In fact, this kind of plan is a typical "disintegration from the inside". Let's take {[()]} as an example. If you observe, now only the innermost () is paired and adjacent. When () is replaced with an empty string, [] becomes paired and adjacent. adjacent, and then replace it with an empty string. The search continues in this loop until no more pairs of adjacent parentheses are found.

The second method:

function validBraces(braces){
  let leftBraReg = /[\(\{\[]/, 
    // 栈
      stack = [],
      bracket, rightBracket
  braces = braces.split('')
  for(bracket of braces) {
    if(leftBraReg.test(bracket)) {
      stack.push(bracket)
    }
    else {
      switch (bracket) {
          case ')':
          rightBracket = stack.pop()
          if(rightBracket !=='(') {
              return false
          }
          break
        case ']':
          rightBracket = stack.pop()
          if(rightBracket !=='[') {
              return false
          }
          break
        case '}':
          rightBracket = stack.pop()
          if(rightBracket !=='{') {
              return false
          }
          break
      }
    }
  }
  return stack.length === 0 ? true : false
}

This method is to store the left half bracket, that is, (, [, {, {, etc.) into the stack. When the right half bracket, that is, ), ], } is traversed, the stack is executed. Pop the stack operation, and then match the popped left half bracket with the traversed half bracket to see if it is the matching other half bracket. If the traversal is completed, the length of the stack is judged. If it is 0, it matches, otherwise, it matches.
We also take {[()]} as an example.
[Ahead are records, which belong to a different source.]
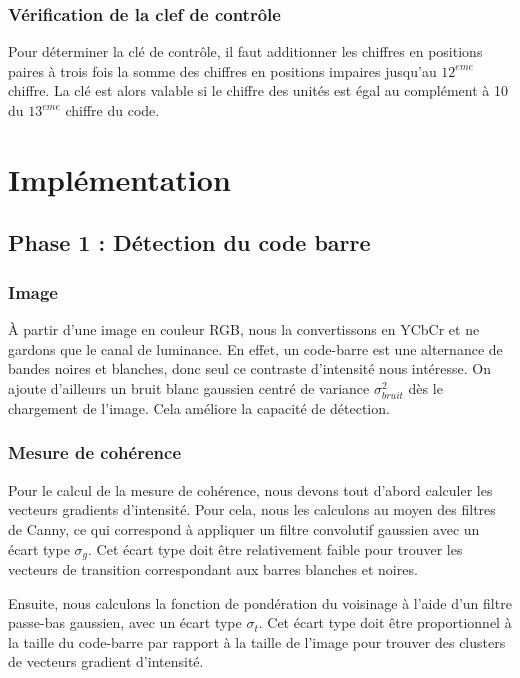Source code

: \documentclass{rapport}
\begin{document}
\subsubsection*{Vérification de la clef de contrôle}
Pour déterminer la clé de contrôle, il faut additionner les chiffres en positions paires à trois fois la somme des
chiffres en positions impaires jusqu'au $12^{eme}$ chiffre. 
La clé est alors valable si le chiffre des unités est égal au complément à 10 du $13^{eme}$ chiffre du code.

\section{Implémentation}

\subsection{Phase 1 : Détection du code barre}
\subsubsection*{Image}
À partir d'une image en couleur RGB, nous la convertissons en YCbCr et ne gardons que le canal de luminance. En effet, un code-barre est une alternance de bandes noires et blanches, donc seul ce contraste d'intensité nous intéresse.
\newline On ajoute d'ailleurs un bruit blanc gaussien centré de variance $\sigma_{bruit}^2$ dès le chargement de l'image. Cela améliore la capacité de détection.

\subsubsection*{Mesure de cohérence}
\label{sec:coherence}
Pour le calcul de la mesure de cohérence, nous devons tout d'abord calculer les vecteurs gradients d'intensité. Pour cela, nous les calculons au moyen des filtres de Canny, ce qui correspond à appliquer un filtre convolutif gaussien avec un écart type $\sigma_g$. Cet écart type doit être relativement faible pour trouver les vecteurs de transition correspondant aux barres blanches et noires.

Ensuite, nous calculons la fonction de pondération du voisinage à l'aide d'un filtre passe-bas gaussien, avec un écart type $\sigma_t$. Cet écart type doit être proportionnel à la taille du code-barre par rapport à la taille de l'image pour trouver des clusters de vecteurs gradient d'intensité.
\end{document}
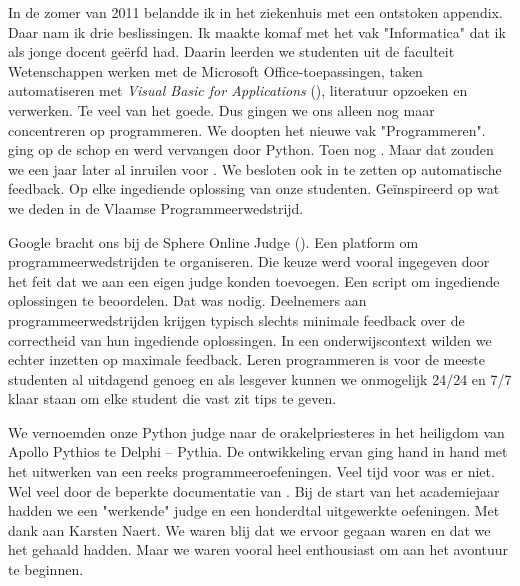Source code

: 
In de zomer van 2011 belandde ik in het ziekenhuis met een ontstoken appendix.
Daar nam ik drie beslissingen.
Ik maakte komaf met het vak "Informatica" dat ik als jonge docent geërfd had.
Daarin leerden we studenten uit de faculteit Wetenschappen werken met de Microsoft Office-toepassingen, taken automatiseren met \emph{Visual Basic for Applications} (), literatuur opzoeken en verwerken.
Te veel van het goede.
Dus gingen we ons alleen nog maar concentreren op programmeren.
We doopten het nieuwe vak "Programmeren".
 ging op de schop en werd vervangen door Python.
Toen nog .
Maar dat zouden we een jaar later al inruilen voor .
We besloten ook in te zetten op automatische feedback.
Op elke ingediende oplossing van onze studenten.
Geïnspireerd op wat we deden in de Vlaamse Programmeerwedstrijd.

Google bracht ons bij de Sphere Online Judge ().
Een platform om programmeerwedstrijden te organiseren.
Die keuze werd vooral ingegeven door het feit dat we aan  een eigen judge konden toevoegen.
Een script om ingediende oplossingen te beoordelen.
Dat was nodig.
Deelnemers aan programmeerwedstrijden krijgen typisch slechts minimale feedback over de correctheid van hun ingediende oplossingen.
In een onderwijscontext wilden we echter inzetten op maximale feedback.
Leren programmeren is voor de meeste studenten al uitdagend genoeg en als lesgever kunnen we onmogelijk 24/24 en 7/7 klaar staan om elke student die vast zit tips te geven.

We vernoemden onze Python judge naar de orakelpriesteres in het heiligdom van Apollo Pythios te Delphi -- Pythia.
De ontwikkeling ervan ging hand in hand met het uitwerken van een reeks programmeeroefeningen.
Veel tijd voor  was er niet.
Wel veel  door de beperkte documentatie van .
Bij de start van het academiejaar hadden we een "werkende" judge en een honderdtal uitgewerkte oefeningen.
Met dank aan Karsten Naert.
We waren blij dat we ervoor gegaan waren en dat we het gehaald hadden.
Maar we waren vooral heel enthousiast om aan het avontuur te beginnen.


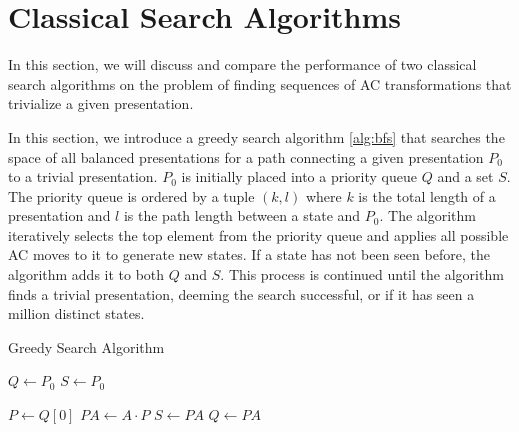 
\section{Classical Search Algorithms} \label{sec:search}

In this section, we will discuss and compare the performance of two classical search algorithms on the problem of finding sequences of AC transformations that trivialize a given presentation. 



In this section, we introduce a greedy search algorithm \autoref{alg:bfs} that searches the space of all balanced presentations for a path connecting a given presentation $P_0$ to a trivial presentation.
$P_0$ is initially placed into a priority queue $Q$ and a set $S$. The priority queue is ordered by a tuple $(k, l)$ where $k$ is the total length of a presentation and $l$ is the path length between a state and $P_0$. The algorithm iteratively selects the top element from the priority queue and applies all possible AC moves to it to generate new states. If a state has not been seen before, the algorithm adds it to both $Q$ and $S$. This process is continued until the algorithm finds a trivial presentation, deeming the search successful, or if it has seen a million distinct states. 
\newline

\begin{algorithm}
	\caption{Greedy Search Algorithm}\label{alg:bfs}
	\begin{algorithmic}
		\State $Q \gets P_0$ 
		\State $S \gets P_0$ 

		 
		\State $P \gets Q[0]$ 
		\State $PA \gets A \cdot P$ 
		\State $S \gets PA$
		\State $Q \gets PA$ 

		\EndIf
		\EndFor
		\EndWhile
	\end{algorithmic}
\end{algorithm}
The first three items, namely {, [, (are pushed into the stack, when traversing to), the '(' on the top of the stack is popped out and compared with ) to see if they match. . The following ] and } are the same.

Conclusion

Now I gradually find that data structures and regular expressions are very important (the solutions here are used separately). Although they are rarely used in daily life, when there are application scenarios together, you will find that data structures and regular expressions are 's powerful.